Ringo Bonavena y aquella remera malvinera
En diciembre de 1974, cuando todavía faltaban siete años y medio para la guerra de Malvinas, el ídolo argentino mostró la consigna pero en un mal inglés.
El boxeador e Ringo Bonavena fue un adelantado en la promoción y un mediático antes de tiempo. O fue el mejor peso pesado del boxeo argentino, un deportista excepcional, y compitiendo en virtudes con Ángel Firpo y Gregorio Peralta.

También dividió a un país, que quería verlo en la lona y cerrara su bocaza, debido a las violentas actitudes o sus declaraciones incendiarias. Pero pocos mencionan que Ringo fue de los primeros en 1974 en reinstalar la cuestión Malvinas en el imaginario de la población. Y todo por una camiseta.
Cuando en diciembre de 1974 Ringo Bonavena arribó a la ciudad de México, con el fin de asistir a la pelea del cubano José "Mantequilla" Nápoles y el argentino Horacio "Pantera" Saldaño, pocos argentinos, y menos en el mundo, sabían ni siquiera de la existencia de las nuestras "Hermanitas Perdidas".
Por décadas la Argentina venía batallando casi silenciosa en los foros internacionales contra Gran Bretaña, obtenido algunas declaraciones en Naciones Unidas a favor durante el gobierno del presidente Illia y casi nada hasta que los titulares internacionales reflejaron que un secuestrado Douglas DC-4, de Aerolíneas Argentinas, aterrizó en las Islas Malvinas el 28 de septiembre de 1966.

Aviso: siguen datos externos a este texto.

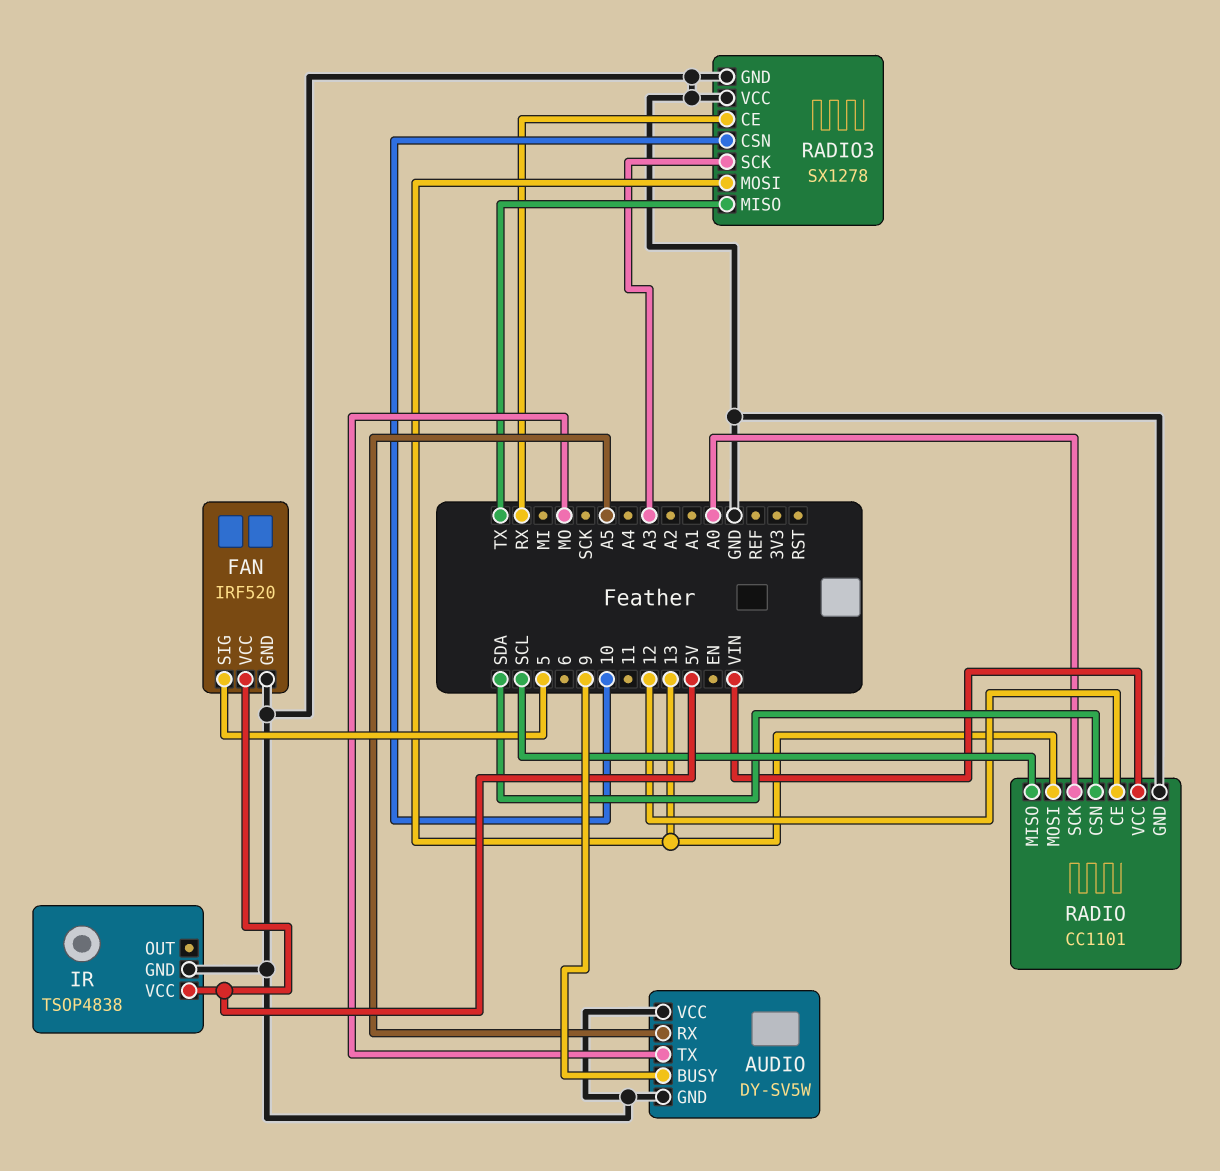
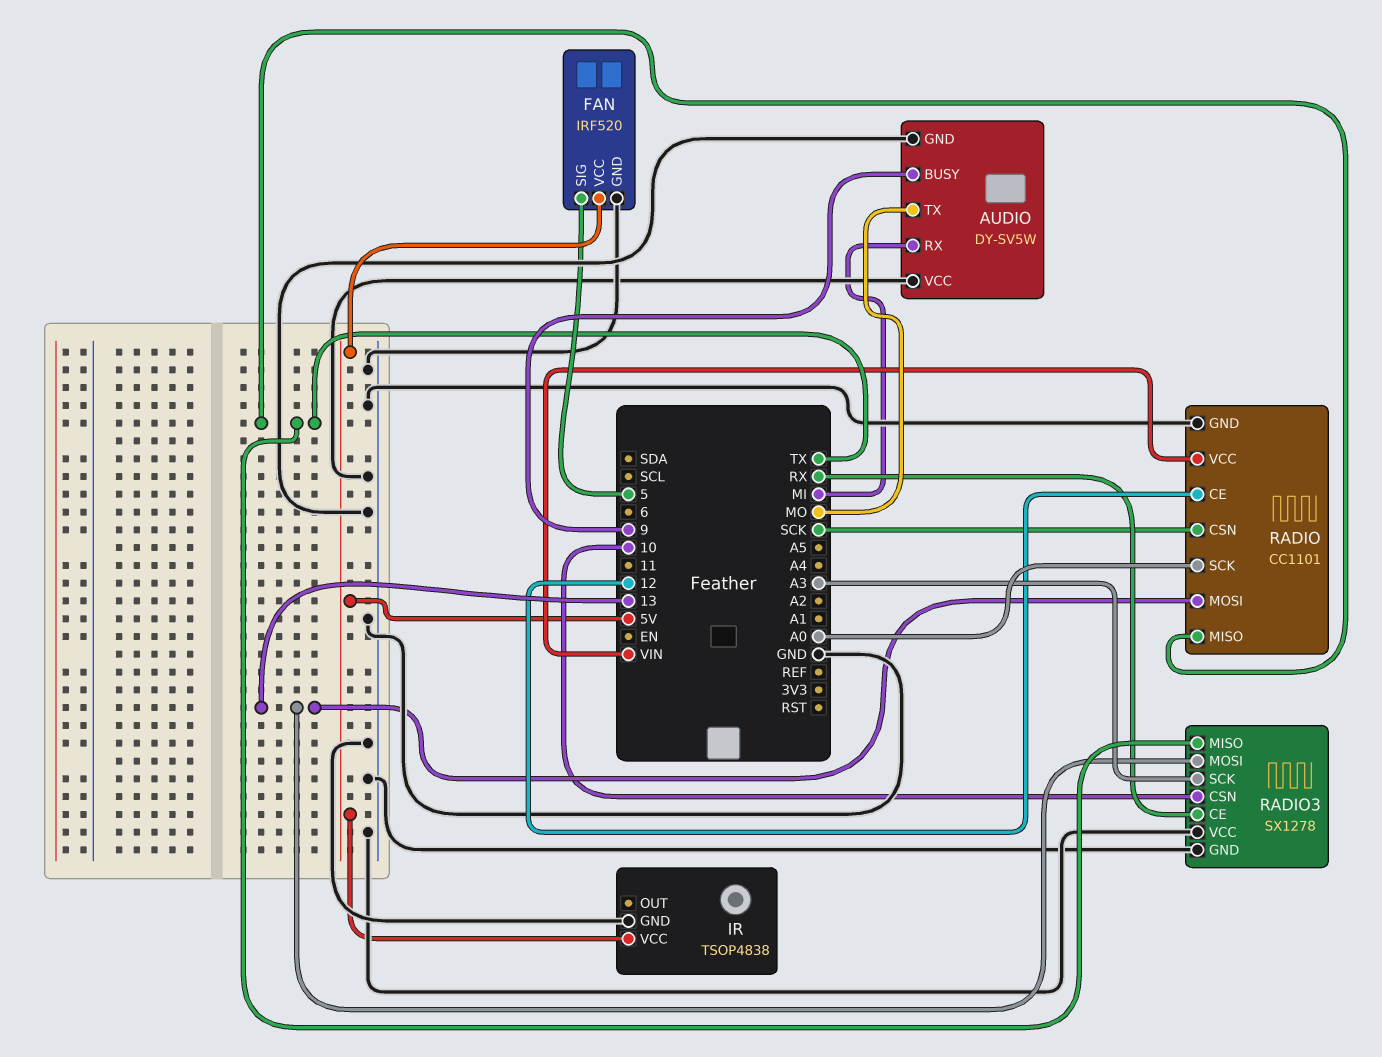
AUDIO pin RX: A5 -> MI
RADIO pin CSN: SDA -> SCK
RADIO pin MISO: SCL -> TX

La intención era acceder a la planta de transmisión y emitir una proclama de soberanía nacional. E izar la bandera, que finalmente volvió flamear luego de 133 años.
El Operativo Cóndor, financiado por la militancia peronista y el empresario periodístico Héctor Ricardo García, fue previsiblemente frustrado pero el impacto resultó enorme y, entre otras cosas, contribuyó a deteriorar la dictadura a pocos meses del golpe del Onganía. Años después, García activaría la segunda etapa del Operativo con Ringo.
Ringo, el que noqueó a Alí
Bonavena era parte de la comitiva que iría alentar a Saldaño -quien finalmente perdió-, entre otros, junto a García, Tito Lectoure y Carlos Monzón -que había dado una brutal paliza al cubano en febrero de ese año-. No eran los mejores tiempos para Ringo, el pibe de familia numerosa que salido de Unidos de Pompeya había dado una de los peleas más difíciles a Cassius Clay en el Madison Square Garden de New York en 1970. Dicho por el mismo Muhammad Ali.
Su fama decrecía a medida que sumaba escándalos propios, como la mandíbula que rompe en un confuso hecho en Mar del Plata, en el Hotel Hermitage, o ajenos, como las detenciones de hermanos por grescas y dólares falsos o los intentos de suicidio de la madre de sus hijos.
Tampoco la carrera sumaba puntos con peleas intrascendentes y humillantes, una en Denver por citar, con un convicto que salía a boxear. Por eso esta vuelta a las tapas, que tanto gustaban a Bonavena, debe haber sido un shot para el boxeador, a pesar de sentarse junto a Monzón, a quien no le tenía mucha simpatía. Pero faltaba, claro, el golpe publicitario del MC Ringo.
Operativo Ringo: "Las Malvinas son de Argentina"
En alguna juntada en la casa de García, vecino de Bonavena en Palermo, hablando entre proyectos como el western que supuestamente financiaría el empresario, salió seguro la anécdota del viaje a Malvinas. Y Ringo, que ponía a la Patria junto con la Vieja -Doña Dominga- antes que todo, debió prenderse la lamparita. O al mismo García, que además tenía el sensacionalista "Así" y el popular "Crónica".
Sea como fuere, Bonavena se apareció ante la prensa internacional con la icónica remera en color oscuro y letras claras bien visibles. Y con una particular inscripción bordada en inglés: "The Malvinas are Argentina"s". O sea "Las Malvinas son de Argentina". Pocos repararon la provocación. Que en 1982 se convertiría en la tragedia de un país.
No sabemos si la fatídica noche del 22 de mayo de 1976, a la afueras del World Famous Mustang Ranch, Nevada, Estados Unidos, llevaba esa remera debajo. Tampoco si estaba dentro de sus pertenencias, que los mafiosos quemaron en la casa rodante a la afueras de la ciudad. Quizá el impacto mortal, una bala usada para cazar venados, disparada por un agresor que condenaron solamente a dos años y salió enseguida bajo fianza, perforó el pecho del Rey de Parque Patricios, y desgarró ese trapo lucido con orgullo, como tantas otras balas que atravesarían a soldados argentinos en las Islas Malvinas. Ninguna sangre será en vano.